Shares of Editas Medicine (NASDAQ:EDIT) are down 10.7% at 1:50 p.m. EST today on no apparent news other than it's a high-flying biotech that's fallen out of favor with biotech investors of late. Shares of the gene-editing company are down about 28% over the last month but up about 64% over the last six months.
Investors are likely still a little spooked about a change in leadership at Editas after James Mullen took over the CEO role from Cynthia Collins earlier this month. Mullen was chairman of Editas' board, so he has experience with the company. And this isn't Mullen's first rodeo; he has experience leading companies as CEO, including contract manufacturer Patheon and Biogen, a relatively large biotech company. Nevertheless, changes at the top might be a sign that the company didn't deserve the run-up in valuation over the previous few months.

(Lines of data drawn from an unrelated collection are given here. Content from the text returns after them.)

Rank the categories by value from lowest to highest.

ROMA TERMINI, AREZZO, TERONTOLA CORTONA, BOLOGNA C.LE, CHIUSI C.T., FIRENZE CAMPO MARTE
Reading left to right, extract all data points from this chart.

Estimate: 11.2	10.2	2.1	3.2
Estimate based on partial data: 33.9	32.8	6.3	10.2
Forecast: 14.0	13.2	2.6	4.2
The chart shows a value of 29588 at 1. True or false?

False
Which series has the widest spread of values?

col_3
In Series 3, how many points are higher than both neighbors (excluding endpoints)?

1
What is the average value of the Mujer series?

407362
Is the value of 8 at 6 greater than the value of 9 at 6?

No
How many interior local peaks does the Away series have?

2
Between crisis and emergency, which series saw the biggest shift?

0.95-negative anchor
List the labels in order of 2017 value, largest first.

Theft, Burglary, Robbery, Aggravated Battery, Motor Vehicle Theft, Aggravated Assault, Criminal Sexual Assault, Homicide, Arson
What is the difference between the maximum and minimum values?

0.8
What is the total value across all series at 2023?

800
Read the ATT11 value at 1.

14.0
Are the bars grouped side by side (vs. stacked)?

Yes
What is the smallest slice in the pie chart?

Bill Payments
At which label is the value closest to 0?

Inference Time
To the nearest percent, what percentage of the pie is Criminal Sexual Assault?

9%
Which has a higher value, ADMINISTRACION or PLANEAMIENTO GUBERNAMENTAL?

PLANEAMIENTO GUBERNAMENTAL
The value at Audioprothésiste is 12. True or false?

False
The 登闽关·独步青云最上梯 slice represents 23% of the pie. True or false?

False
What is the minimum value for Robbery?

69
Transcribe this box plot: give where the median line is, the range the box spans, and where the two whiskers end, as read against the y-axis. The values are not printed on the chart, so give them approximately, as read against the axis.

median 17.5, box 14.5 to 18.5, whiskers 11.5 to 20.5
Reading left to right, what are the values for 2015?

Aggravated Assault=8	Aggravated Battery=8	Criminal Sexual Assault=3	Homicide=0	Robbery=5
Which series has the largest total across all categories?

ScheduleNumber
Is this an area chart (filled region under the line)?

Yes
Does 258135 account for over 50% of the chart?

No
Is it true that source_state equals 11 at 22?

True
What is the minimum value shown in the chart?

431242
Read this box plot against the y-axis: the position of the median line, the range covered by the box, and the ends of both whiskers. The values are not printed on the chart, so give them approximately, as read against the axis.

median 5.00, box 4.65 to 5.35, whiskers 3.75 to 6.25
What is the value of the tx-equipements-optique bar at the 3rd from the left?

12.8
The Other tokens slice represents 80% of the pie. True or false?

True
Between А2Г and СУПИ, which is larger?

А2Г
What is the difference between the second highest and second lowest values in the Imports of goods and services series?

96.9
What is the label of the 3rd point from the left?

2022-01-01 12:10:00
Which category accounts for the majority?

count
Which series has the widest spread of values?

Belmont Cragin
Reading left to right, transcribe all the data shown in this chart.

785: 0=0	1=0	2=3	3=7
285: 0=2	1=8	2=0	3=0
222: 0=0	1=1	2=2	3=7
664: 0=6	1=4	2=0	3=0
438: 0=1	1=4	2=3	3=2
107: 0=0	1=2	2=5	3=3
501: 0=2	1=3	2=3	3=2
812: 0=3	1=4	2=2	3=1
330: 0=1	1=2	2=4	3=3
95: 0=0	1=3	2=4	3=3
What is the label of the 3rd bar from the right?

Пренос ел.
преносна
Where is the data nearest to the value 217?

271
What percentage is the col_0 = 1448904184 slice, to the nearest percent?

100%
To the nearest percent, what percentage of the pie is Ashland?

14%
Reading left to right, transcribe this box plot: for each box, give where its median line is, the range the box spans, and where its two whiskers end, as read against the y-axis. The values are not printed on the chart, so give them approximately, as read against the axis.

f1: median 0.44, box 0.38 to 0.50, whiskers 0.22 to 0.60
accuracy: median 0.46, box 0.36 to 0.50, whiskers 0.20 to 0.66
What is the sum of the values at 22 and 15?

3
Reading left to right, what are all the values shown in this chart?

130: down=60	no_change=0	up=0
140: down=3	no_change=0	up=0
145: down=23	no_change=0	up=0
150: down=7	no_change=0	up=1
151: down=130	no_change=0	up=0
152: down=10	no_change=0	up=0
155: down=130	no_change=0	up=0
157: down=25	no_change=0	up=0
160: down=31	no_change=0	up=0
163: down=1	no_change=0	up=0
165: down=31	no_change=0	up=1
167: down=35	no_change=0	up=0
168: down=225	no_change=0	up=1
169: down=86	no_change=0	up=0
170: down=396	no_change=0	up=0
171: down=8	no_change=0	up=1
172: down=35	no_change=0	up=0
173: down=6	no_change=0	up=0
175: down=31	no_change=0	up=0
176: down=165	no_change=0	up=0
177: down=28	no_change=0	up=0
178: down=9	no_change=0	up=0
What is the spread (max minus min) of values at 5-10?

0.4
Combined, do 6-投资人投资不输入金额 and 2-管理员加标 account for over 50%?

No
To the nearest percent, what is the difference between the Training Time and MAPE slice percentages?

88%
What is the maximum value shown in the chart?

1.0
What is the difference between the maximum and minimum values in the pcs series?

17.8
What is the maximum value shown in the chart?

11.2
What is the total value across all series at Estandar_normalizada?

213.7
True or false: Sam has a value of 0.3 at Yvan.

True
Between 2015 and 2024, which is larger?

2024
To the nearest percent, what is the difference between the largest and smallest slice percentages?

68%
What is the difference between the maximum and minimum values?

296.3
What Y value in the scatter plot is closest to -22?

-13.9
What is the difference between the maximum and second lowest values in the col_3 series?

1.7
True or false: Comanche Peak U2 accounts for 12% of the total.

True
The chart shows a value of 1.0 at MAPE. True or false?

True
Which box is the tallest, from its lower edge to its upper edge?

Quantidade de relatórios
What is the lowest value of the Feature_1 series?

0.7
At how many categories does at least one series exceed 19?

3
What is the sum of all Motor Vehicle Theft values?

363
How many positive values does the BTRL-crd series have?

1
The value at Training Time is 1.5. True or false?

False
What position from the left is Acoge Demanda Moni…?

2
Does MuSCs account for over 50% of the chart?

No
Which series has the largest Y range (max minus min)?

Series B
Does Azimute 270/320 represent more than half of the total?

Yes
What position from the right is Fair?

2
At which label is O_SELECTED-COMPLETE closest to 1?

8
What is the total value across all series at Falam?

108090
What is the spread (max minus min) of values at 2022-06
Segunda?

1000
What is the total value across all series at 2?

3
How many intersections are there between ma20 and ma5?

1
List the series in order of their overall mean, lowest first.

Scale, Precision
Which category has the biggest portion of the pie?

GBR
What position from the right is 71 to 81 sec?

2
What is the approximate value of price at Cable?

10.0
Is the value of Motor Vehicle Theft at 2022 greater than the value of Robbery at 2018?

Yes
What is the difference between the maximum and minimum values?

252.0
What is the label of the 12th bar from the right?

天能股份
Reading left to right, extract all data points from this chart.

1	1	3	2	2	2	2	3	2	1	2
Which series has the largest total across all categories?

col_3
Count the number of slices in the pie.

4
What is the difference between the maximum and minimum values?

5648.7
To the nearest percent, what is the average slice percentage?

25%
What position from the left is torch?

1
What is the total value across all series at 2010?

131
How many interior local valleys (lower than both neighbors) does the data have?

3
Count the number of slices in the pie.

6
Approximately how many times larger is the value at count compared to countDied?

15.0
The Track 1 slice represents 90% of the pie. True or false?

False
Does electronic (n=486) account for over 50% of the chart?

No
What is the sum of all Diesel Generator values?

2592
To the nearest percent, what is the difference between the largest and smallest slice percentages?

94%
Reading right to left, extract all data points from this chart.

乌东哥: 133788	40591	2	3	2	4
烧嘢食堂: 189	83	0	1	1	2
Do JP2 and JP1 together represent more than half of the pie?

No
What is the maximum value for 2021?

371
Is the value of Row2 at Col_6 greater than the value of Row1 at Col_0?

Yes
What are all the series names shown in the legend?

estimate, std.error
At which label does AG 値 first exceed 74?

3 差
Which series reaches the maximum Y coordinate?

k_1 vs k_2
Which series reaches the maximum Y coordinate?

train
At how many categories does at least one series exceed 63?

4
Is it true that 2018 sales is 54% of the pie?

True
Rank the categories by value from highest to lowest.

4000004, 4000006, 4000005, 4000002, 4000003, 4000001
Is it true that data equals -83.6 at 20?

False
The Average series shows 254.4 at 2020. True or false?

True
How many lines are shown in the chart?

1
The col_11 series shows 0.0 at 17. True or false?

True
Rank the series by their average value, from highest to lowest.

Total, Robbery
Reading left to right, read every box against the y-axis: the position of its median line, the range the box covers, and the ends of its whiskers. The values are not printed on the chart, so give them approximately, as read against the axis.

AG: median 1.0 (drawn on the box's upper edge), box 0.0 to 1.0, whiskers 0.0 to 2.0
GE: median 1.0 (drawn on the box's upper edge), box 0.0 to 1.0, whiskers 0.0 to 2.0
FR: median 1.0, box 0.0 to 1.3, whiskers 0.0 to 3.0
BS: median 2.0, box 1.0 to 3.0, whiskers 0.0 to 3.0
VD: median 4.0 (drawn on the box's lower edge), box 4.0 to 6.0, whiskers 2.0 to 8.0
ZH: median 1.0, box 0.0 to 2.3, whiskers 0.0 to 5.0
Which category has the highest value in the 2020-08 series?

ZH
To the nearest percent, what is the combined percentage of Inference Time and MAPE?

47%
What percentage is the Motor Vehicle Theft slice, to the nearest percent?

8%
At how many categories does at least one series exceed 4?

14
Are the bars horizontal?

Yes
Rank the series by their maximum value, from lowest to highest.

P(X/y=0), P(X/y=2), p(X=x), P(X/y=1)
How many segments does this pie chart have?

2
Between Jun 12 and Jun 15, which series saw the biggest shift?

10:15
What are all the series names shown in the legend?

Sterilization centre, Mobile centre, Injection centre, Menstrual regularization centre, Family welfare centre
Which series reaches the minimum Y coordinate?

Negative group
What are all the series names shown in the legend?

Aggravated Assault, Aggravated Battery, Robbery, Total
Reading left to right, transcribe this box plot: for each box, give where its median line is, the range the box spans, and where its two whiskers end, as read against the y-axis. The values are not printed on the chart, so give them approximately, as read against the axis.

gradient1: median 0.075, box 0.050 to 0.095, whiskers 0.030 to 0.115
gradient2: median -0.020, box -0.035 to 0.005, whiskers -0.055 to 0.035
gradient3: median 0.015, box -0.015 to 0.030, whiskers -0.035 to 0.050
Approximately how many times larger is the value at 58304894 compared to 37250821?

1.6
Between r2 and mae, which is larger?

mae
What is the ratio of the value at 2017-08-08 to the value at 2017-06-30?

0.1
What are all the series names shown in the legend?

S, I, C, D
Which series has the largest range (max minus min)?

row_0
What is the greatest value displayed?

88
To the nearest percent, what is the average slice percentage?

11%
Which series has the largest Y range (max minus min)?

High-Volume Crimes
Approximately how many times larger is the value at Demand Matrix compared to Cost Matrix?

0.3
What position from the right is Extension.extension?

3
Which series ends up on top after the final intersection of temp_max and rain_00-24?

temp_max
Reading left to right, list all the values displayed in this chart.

The downward trend may also be tied to Editas' most recent capital raise last month. The company sold approximately $231 million worth of new stock, causing dilution for current shareholders. Secondary offerings are par for the course for development-stage companies, but the $66-per-share price for the secondary offering was substantially off the all-time high of close to $100 set just a few weeks prior. The substantial discount suggests that perhaps the run-up in valuation starting in early December was overblown.
Daily double-digit drops aren't fun to experience, but investors in gene-editing companies like Editas should be focused on multiyear returns. Investors will get to hear Mullen's vision for the future of Editas when the company reports fourth-quarter results on Thursday morning.